CHAPTER TWENTY-SEVEN

It was a chilly dark morning. As Annie waited on Lena’s doorstep, she balled her fingers inside the sleeves of her thin sweatshirt.

Maybe Lena hadn’t heard the knock? Annie shook out her hands and pressed the doorbell. Its ring echoed through the house.

She peeked into the dark front window. Lena was probably sleeping in. Or out running an errand.

There was probably an excellent reason why she hadn’t returned any of Annie’s texts from earlier this morning, but Annie sensed it was a reaction to seeing those photos of Bryce Neary last night. When she’d turned around, Lena’s eyes had been cold and hard, her mouth had been a straight line.

Annie had never seen Lena look so—

Mean. Lena had looked mean.

After the kids and Mike had gone to sleep, Annie had tiptoed to the den and lifted the photo from the wall. She’d sat with it on the couch, remembered the last time she’d seen Bryce alive, on the night of the Meekers’ last party.

She’d been a few feet away from where she was now, on the other side of Lena’s house, when she’d felt a hand on her shoulder, and then a rise of hope.

Please be happy, she thought. Please, please, please.

When Annie turned around, she looked straight into Bryce’s green eyes. His summer cut made him look a bit like a shorn lamb, innocent and exposed.

Years before, Mike had tried to persuade Annie to position the photo less prominently, but she refused.
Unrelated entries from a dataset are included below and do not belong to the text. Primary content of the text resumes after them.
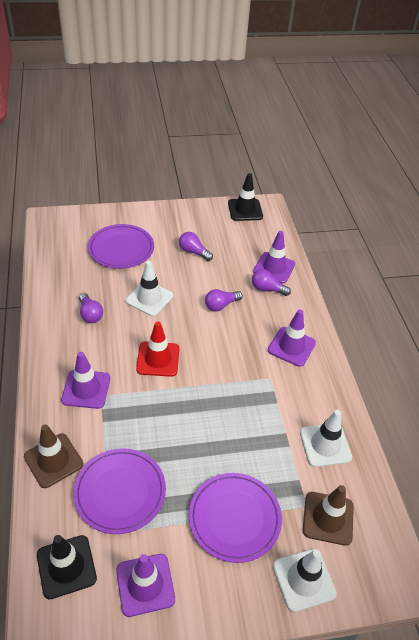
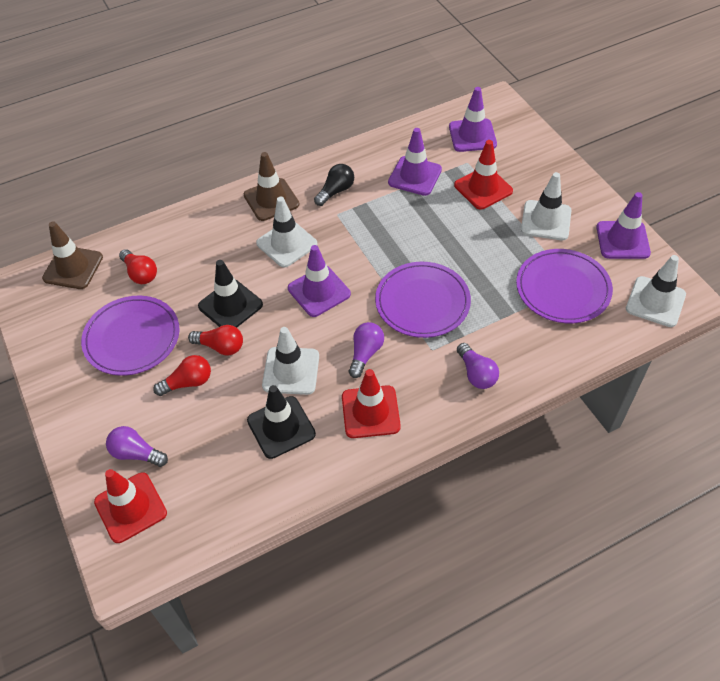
black light bulb: 0 -> 1
purple light bulb: 4 -> 3
red light bulb: 0 -> 3
red traffic cone: 1 -> 3
white traffic cone: 3 -> 4

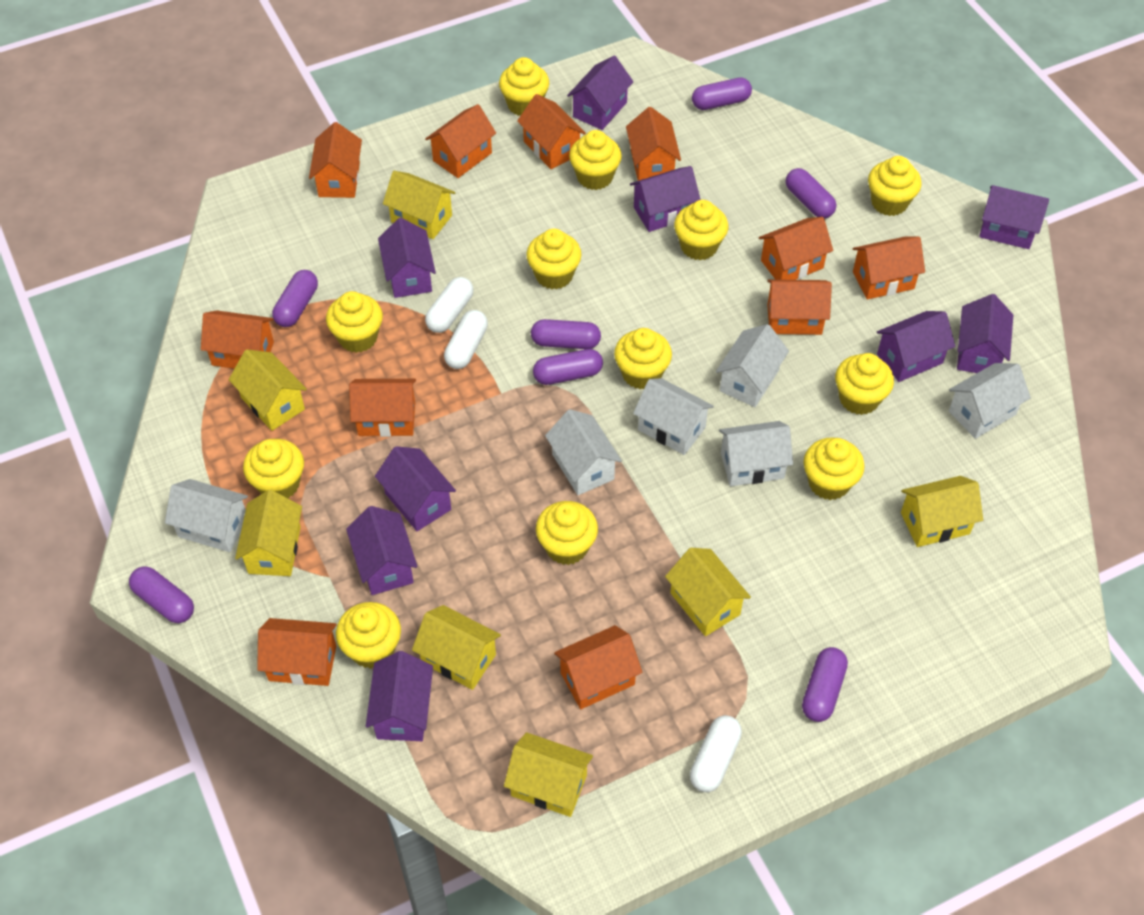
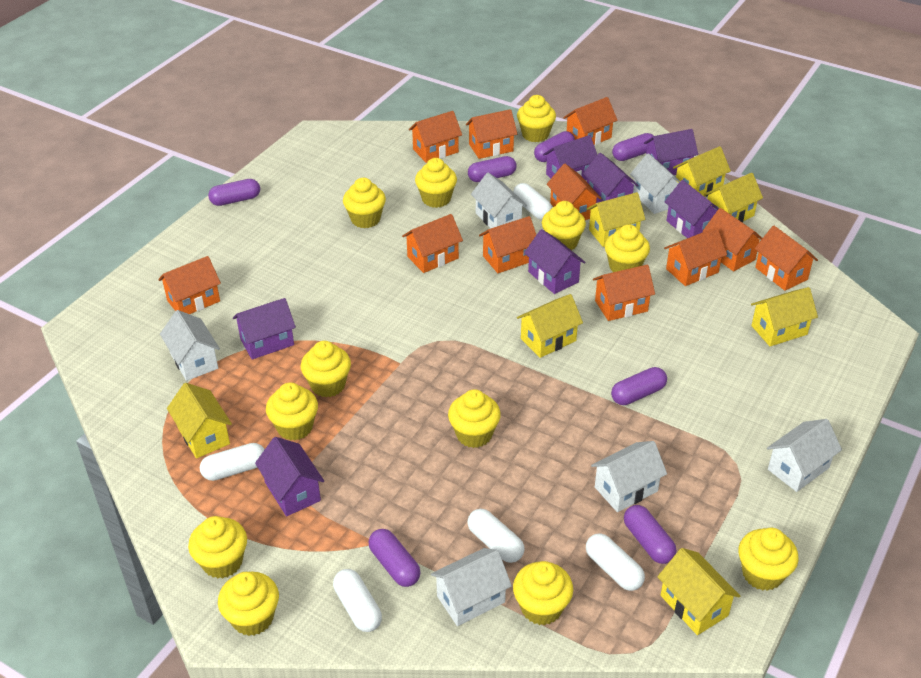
purple house: 9 -> 7
white capsule: 3 -> 5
It was the only way she could think to express how much Bryce Neary mattered. And how sorry she was.

On Lena’s steps, Annie was subsumed by a wave of despondency so strong that she could hardly breathe for the thick of it, washed up her nose and down her throat.

It would pass.

And then—who knew when—it would return. No matter how hard you fought for one, there was no such thing as a completely fresh start. Even without the photo of them together, Annie would carry Bryce with her forever.

With trembling hands, Annie grasped in her bag for a pen, scribbled a note on the outside of the envelope, tucked it under the cake carrier’s handle, and hurried back to her car.